976 people died while homeless in the UK last year - 37% more than the year before
The number of deaths among homeless people went up by 37 per cent last year in England, Scotland, Wales and Northern Ireland, according to new data.
The Museum of Homelessness found that 976 people died while homeless last year, meaning a person sleeping rough died every nine and a half hours in 2020.
The alarming rise in deaths comes despite the UK Government’s ‘Everyone In’ scheme, which was put in place during the pandemic to try and avoid the deaths of homeless people from Covid-19 by providing emergency hotel accommodation.
While only three per cent of deaths were related to Covid, the combined systemic impact of cuts to welfare, mental health, addiction and housing services over the last decade are all thought to be drivers behind the rising rate of deaths.

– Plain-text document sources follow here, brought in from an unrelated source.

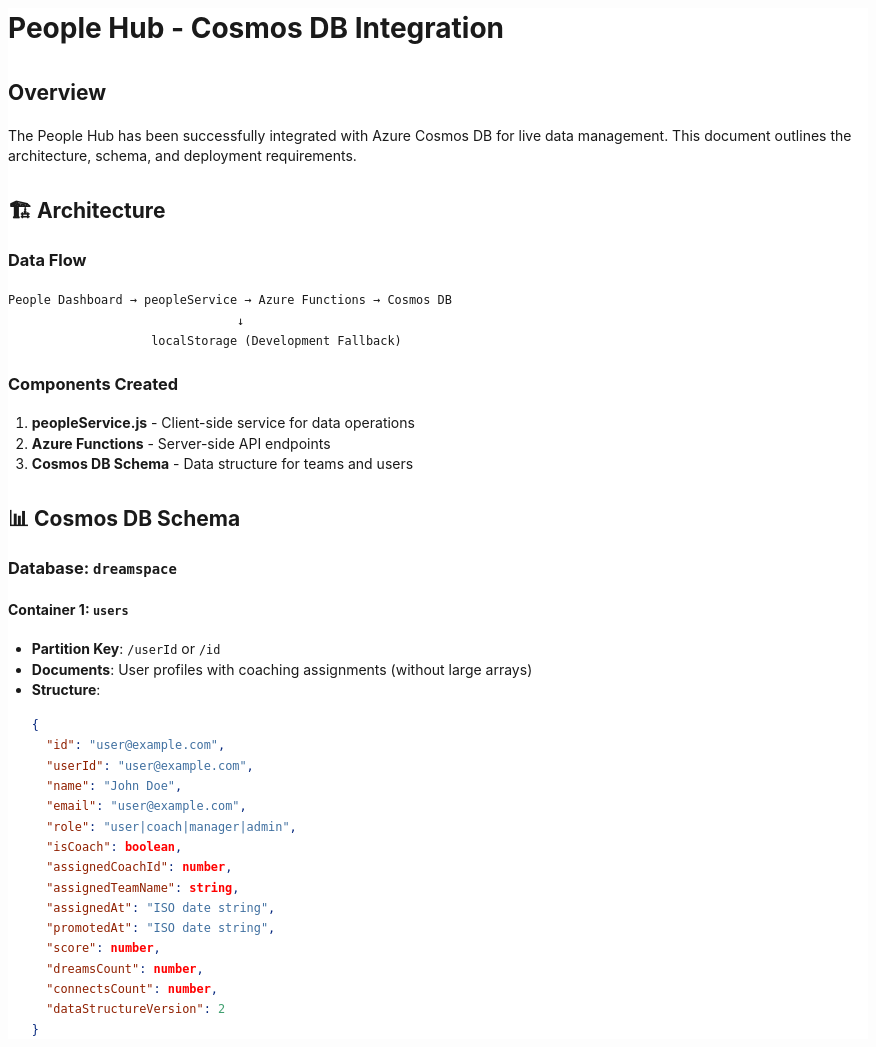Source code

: # People Hub - Cosmos DB Integration

## Overview

The People Hub has been successfully integrated with Azure Cosmos DB for live data management. This document outlines the architecture, schema, and deployment requirements.

## 🏗️ Architecture

### Data Flow
```
People Dashboard → peopleService → Azure Functions → Cosmos DB
                                ↓
                    localStorage (Development Fallback)
```

### Components Created

1. **peopleService.js** - Client-side service for data operations
2. **Azure Functions** - Server-side API endpoints
3. **Cosmos DB Schema** - Data structure for teams and users

## 📊 Cosmos DB Schema

### Database: `dreamspace`

#### Container 1: `users`
- **Partition Key**: `/userId` or `/id`
- **Documents**: User profiles with coaching assignments (without large arrays)
- **Structure**:
  ```json
  {
    "id": "user@example.com",
    "userId": "user@example.com",
    "name": "John Doe",
    "email": "user@example.com",
    "role": "user|coach|manager|admin",
    "isCoach": boolean,
    "assignedCoachId": number,
    "assignedTeamName": string,
    "assignedAt": "ISO date string",
    "promotedAt": "ISO date string",
    "score": number,
    "dreamsCount": number,
    "connectsCount": number,
    "dataStructureVersion": 2
  }
  ```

Jess Turtle, co-founder of the Museum of Homelessness (MoH) said: “A hotel or hostel room is no substitute for a safe home. The government touts Everyone In as a runaway success. But it didn’t stop a staggering increase in the number of people dying while homeless– despite the best efforts of our colleagues around the country who worked 24 hours a day on emergency response.

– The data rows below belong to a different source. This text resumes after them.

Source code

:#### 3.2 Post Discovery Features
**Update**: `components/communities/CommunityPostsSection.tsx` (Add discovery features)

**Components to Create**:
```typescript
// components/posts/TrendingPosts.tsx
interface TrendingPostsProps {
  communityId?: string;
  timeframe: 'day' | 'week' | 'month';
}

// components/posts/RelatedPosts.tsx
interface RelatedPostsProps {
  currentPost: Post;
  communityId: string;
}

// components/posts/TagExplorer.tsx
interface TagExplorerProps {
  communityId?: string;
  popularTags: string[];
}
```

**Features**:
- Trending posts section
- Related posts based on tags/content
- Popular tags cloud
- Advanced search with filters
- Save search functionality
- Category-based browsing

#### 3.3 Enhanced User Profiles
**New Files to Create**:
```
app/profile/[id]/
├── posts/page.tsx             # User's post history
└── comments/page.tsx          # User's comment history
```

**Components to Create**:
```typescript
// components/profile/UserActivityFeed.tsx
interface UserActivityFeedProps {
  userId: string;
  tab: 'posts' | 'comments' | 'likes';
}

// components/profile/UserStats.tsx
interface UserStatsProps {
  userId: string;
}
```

“These heart-breaking findings demonstrate how the pandemic hit a system already cut to the bone from 10 years of austerity and the scale of the challenge we face to recover. The government needs to stop repackaging old funding commitments as new support and do more to stop this terrible loss of life.”
MoH compiled the data after submitting hundreds of Freedom of Information requests, searching through local press reports and speaking with homeless charities all over the country.
As a result of these findings, campaigners are calling for a national enquiry into homeless deaths, to look into the causes of these deaths and ultimately put in place measures to prevent them.
Matt Turtle, co-founder of MoH, said: “The evidence has been building for years. Two years ago, the Government agreed to begin recording statistics for the first time but little is being done with the findings.
“We are asking, how are lessons being learned? We believe that far more needs to be done at a local and national level to change things. A National Confidential Enquiry would help ensure the Government makes the long-term commitment needed.”